## Problem details
Once the data has been read, print it back in full, exactly.

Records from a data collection
*** Block opens ***

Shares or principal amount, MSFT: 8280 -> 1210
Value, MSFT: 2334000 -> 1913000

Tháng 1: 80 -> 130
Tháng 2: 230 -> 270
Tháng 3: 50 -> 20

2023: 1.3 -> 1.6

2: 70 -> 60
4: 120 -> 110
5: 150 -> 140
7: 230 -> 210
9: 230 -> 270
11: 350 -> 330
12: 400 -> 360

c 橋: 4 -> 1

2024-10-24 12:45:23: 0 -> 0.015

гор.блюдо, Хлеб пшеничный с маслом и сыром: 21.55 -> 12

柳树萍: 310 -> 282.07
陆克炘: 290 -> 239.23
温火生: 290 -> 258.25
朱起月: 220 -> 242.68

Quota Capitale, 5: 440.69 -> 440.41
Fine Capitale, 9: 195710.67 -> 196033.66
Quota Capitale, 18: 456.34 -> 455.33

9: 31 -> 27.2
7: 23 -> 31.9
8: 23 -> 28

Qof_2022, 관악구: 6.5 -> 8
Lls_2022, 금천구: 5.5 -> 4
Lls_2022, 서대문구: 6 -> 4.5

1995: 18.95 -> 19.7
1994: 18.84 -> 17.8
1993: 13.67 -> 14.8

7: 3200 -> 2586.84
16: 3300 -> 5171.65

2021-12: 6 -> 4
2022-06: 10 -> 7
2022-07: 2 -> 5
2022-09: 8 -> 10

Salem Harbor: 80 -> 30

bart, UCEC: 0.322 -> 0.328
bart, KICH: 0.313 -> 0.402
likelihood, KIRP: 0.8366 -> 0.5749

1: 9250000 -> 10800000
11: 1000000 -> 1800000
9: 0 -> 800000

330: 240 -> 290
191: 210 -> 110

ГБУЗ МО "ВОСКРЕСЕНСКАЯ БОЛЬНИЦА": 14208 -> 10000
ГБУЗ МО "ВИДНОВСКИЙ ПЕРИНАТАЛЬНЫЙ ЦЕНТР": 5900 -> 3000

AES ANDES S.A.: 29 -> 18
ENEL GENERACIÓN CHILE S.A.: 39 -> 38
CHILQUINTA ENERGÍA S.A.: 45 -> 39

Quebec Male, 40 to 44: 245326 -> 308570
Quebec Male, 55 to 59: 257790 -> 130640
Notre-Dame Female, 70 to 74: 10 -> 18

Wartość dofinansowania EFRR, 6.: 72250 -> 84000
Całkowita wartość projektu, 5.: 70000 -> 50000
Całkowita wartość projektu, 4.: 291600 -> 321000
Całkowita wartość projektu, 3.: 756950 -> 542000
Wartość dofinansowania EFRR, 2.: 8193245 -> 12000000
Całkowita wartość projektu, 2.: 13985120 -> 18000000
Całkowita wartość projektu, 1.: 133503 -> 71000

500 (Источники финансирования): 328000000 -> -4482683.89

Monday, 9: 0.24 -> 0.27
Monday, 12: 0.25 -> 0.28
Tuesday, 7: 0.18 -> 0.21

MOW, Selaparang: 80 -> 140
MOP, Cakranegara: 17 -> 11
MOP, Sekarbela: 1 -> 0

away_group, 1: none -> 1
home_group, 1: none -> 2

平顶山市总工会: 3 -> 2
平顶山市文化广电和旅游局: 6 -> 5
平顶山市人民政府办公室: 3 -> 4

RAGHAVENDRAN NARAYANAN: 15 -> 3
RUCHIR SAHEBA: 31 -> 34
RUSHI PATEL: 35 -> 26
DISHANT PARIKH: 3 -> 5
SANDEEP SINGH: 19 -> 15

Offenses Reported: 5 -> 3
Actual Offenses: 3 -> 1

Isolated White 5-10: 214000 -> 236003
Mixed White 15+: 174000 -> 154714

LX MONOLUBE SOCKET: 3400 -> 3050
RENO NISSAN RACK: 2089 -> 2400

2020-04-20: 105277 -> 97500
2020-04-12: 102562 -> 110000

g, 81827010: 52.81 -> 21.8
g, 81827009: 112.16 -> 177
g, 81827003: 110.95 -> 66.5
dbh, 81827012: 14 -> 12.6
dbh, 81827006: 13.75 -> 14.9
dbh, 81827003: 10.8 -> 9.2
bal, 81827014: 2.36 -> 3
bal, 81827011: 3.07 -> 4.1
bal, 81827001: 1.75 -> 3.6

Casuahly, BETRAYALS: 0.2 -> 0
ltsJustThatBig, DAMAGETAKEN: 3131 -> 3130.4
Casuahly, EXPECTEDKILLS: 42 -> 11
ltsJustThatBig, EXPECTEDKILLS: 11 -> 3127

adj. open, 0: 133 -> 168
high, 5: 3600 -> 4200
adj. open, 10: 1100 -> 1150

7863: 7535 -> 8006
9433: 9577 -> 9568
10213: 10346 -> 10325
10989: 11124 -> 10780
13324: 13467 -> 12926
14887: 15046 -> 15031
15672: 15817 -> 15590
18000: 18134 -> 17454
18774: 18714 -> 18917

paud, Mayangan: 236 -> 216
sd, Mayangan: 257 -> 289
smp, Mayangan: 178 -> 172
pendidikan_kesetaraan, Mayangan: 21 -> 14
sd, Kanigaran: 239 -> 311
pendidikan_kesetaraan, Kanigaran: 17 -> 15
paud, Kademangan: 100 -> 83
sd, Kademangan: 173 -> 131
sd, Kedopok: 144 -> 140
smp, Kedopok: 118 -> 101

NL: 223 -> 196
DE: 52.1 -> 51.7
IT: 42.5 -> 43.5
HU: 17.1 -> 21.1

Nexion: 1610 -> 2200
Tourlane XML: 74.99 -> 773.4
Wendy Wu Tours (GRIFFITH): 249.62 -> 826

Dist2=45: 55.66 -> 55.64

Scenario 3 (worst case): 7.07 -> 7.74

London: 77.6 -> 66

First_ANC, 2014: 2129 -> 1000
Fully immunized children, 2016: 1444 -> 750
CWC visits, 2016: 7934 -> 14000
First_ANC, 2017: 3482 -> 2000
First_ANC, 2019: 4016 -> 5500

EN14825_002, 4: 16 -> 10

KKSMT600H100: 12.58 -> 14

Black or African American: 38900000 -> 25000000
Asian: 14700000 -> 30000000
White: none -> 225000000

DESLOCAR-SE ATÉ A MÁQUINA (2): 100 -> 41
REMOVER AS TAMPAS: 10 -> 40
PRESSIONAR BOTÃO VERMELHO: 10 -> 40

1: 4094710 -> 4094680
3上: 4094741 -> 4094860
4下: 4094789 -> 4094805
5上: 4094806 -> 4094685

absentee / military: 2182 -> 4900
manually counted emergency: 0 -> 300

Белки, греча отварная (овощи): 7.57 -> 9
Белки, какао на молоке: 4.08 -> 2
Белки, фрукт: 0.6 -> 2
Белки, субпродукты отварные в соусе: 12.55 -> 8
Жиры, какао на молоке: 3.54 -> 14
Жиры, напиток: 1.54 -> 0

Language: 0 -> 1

*** Block closes ***

## Response to the exercise
Shares or principal amount, MSFT: 8280 -> 1210
Value, MSFT: 2334000 -> 1913000

Tháng 1: 80 -> 130
Tháng 2: 230 -> 270
Tháng 3: 50 -> 20

2023: 1.3 -> 1.6

2: 70 -> 60
4: 120 -> 110
5: 150 -> 140
7: 230 -> 210
9: 230 -> 270
11: 350 -> 330
12: 400 -> 360

c 橋: 4 -> 1

2024-10-24 12:45:23: 0 -> 0.015

гор.блюдо, Хлеб пшеничный с маслом и сыром: 21.55 -> 12

柳树萍: 310 -> 282.07
陆克炘: 290 -> 239.23
温火生: 290 -> 258.25
朱起月: 220 -> 242.68

Quota Capitale, 5: 440.69 -> 440.41
Fine Capitale, 9: 195710.67 -> 196033.66
Quota Capitale, 18: 456.34 -> 455.33

9: 31 -> 27.2
7: 23 -> 31.9
8: 23 -> 28

Qof_2022, 관악구: 6.5 -> 8
Lls_2022, 금천구: 5.5 -> 4
Lls_2022, 서대문구: 6 -> 4.5

1995: 18.95 -> 19.7
1994: 18.84 -> 17.8
1993: 13.67 -> 14.8

7: 3200 -> 2586.84
16: 3300 -> 5171.65

2021-12: 6 -> 4
2022-06: 10 -> 7
2022-07: 2 -> 5
2022-09: 8 -> 10

Salem Harbor: 80 -> 30

bart, UCEC: 0.322 -> 0.328
bart, KICH: 0.313 -> 0.402
likelihood, KIRP: 0.8366 -> 0.5749

1: 9250000 -> 10800000
11: 1000000 -> 1800000
9: 0 -> 800000

330: 240 -> 290
191: 210 -> 110

ГБУЗ МО "ВОСКРЕСЕНСКАЯ БОЛЬНИЦА": 14208 -> 10000
ГБУЗ МО "ВИДНОВСКИЙ ПЕРИНАТАЛЬНЫЙ ЦЕНТР": 5900 -> 3000

AES ANDES S.A.: 29 -> 18
ENEL GENERACIÓN CHILE S.A.: 39 -> 38
CHILQUINTA ENERGÍA S.A.: 45 -> 39

Quebec Male, 40 to 44: 245326 -> 308570
Quebec Male, 55 to 59: 257790 -> 130640
Notre-Dame Female, 70 to 74: 10 -> 18

Wartość dofinansowania EFRR, 6.: 72250 -> 84000
Całkowita wartość projektu, 5.: 70000 -> 50000
Całkowita wartość projektu, 4.: 291600 -> 321000
Całkowita wartość projektu, 3.: 756950 -> 542000
Wartość dofinansowania EFRR, 2.: 8193245 -> 12000000
Całkowita wartość projektu, 2.: 13985120 -> 18000000
Całkowita wartość projektu, 1.: 133503 -> 71000

500 (Источники финансирования): 328000000 -> -4482683.89

Monday, 9: 0.24 -> 0.27
Monday, 12: 0.25 -> 0.28
Tuesday, 7: 0.18 -> 0.21

MOW, Selaparang: 80 -> 140
MOP, Cakranegara: 17 -> 11
MOP, Sekarbela: 1 -> 0

away_group, 1: none -> 1
home_group, 1: none -> 2

平顶山市总工会: 3 -> 2
平顶山市文化广电和旅游局: 6 -> 5
平顶山市人民政府办公室: 3 -> 4

RAGHAVENDRAN NARAYANAN: 15 -> 3
RUCHIR SAHEBA: 31 -> 34
RUSHI PATEL: 35 -> 26
DISHANT PARIKH: 3 -> 5
SANDEEP SINGH: 19 -> 15

Offenses Reported: 5 -> 3
Actual Offenses: 3 -> 1

Isolated White 5-10: 214000 -> 236003
Mixed White 15+: 174000 -> 154714

LX MONOLUBE SOCKET: 3400 -> 3050
RENO NISSAN RACK: 2089 -> 2400

2020-04-20: 105277 -> 97500
2020-04-12: 102562 -> 110000

g, 81827010: 52.81 -> 21.8
g, 81827009: 112.16 -> 177
g, 81827003: 110.95 -> 66.5
dbh, 81827012: 14 -> 12.6
dbh, 81827006: 13.75 -> 14.9
dbh, 81827003: 10.8 -> 9.2
bal, 81827014: 2.36 -> 3
bal, 81827011: 3.07 -> 4.1
bal, 81827001: 1.75 -> 3.6

Casuahly, BETRAYALS: 0.2 -> 0
ltsJustThatBig, DAMAGETAKEN: 3131 -> 3130.4
Casuahly, EXPECTEDKILLS: 42 -> 11
ltsJustThatBig, EXPECTEDKILLS: 11 -> 3127

adj. open, 0: 133 -> 168
high, 5: 3600 -> 4200
adj. open, 10: 1100 -> 1150

7863: 7535 -> 8006
9433: 9577 -> 9568
10213: 10346 -> 10325
10989: 11124 -> 10780
13324: 13467 -> 12926
14887: 15046 -> 15031
15672: 15817 -> 15590
18000: 18134 -> 17454
18774: 18714 -> 18917

paud, Mayangan: 236 -> 216
sd, Mayangan: 257 -> 289
smp, Mayangan: 178 -> 172
pendidikan_kesetaraan, Mayangan: 21 -> 14
sd, Kanigaran: 239 -> 311
pendidikan_kesetaraan, Kanigaran: 17 -> 15
paud, Kademangan: 100 -> 83
sd, Kademangan: 173 -> 131
sd, Kedopok: 144 -> 140
smp, Kedopok: 118 -> 101

NL: 223 -> 196
DE: 52.1 -> 51.7
IT: 42.5 -> 43.5
HU: 17.1 -> 21.1

Nexion: 1610 -> 2200
Tourlane XML: 74.99 -> 773.4
Wendy Wu Tours (GRIFFITH): 249.62 -> 826

Dist2=45: 55.66 -> 55.64

Scenario 3 (worst case): 7.07 -> 7.74

London: 77.6 -> 66

First_ANC, 2014: 2129 -> 1000
Fully immunized children, 2016: 1444 -> 750
CWC visits, 2016: 7934 -> 14000
First_ANC, 2017: 3482 -> 2000
First_ANC, 2019: 4016 -> 5500

EN14825_002, 4: 16 -> 10

KKSMT600H100: 12.58 -> 14

Black or African American: 38900000 -> 25000000
Asian: 14700000 -> 30000000
White: none -> 225000000

DESLOCAR-SE ATÉ A MÁQUINA (2): 100 -> 41
REMOVER AS TAMPAS: 10 -> 40
PRESSIONAR BOTÃO VERMELHO: 10 -> 40

1: 4094710 -> 4094680
3上: 4094741 -> 4094860
4下: 4094789 -> 4094805
5上: 4094806 -> 4094685

absentee / military: 2182 -> 4900
manually counted emergency: 0 -> 300

Белки, греча отварная (овощи): 7.57 -> 9
Белки, какао на молоке: 4.08 -> 2
Белки, фрукт: 0.6 -> 2
Белки, субпродукты отварные в соусе: 12.55 -> 8
Жиры, какао на молоке: 3.54 -> 14
Жиры, напиток: 1.54 -> 0

Language: 0 -> 1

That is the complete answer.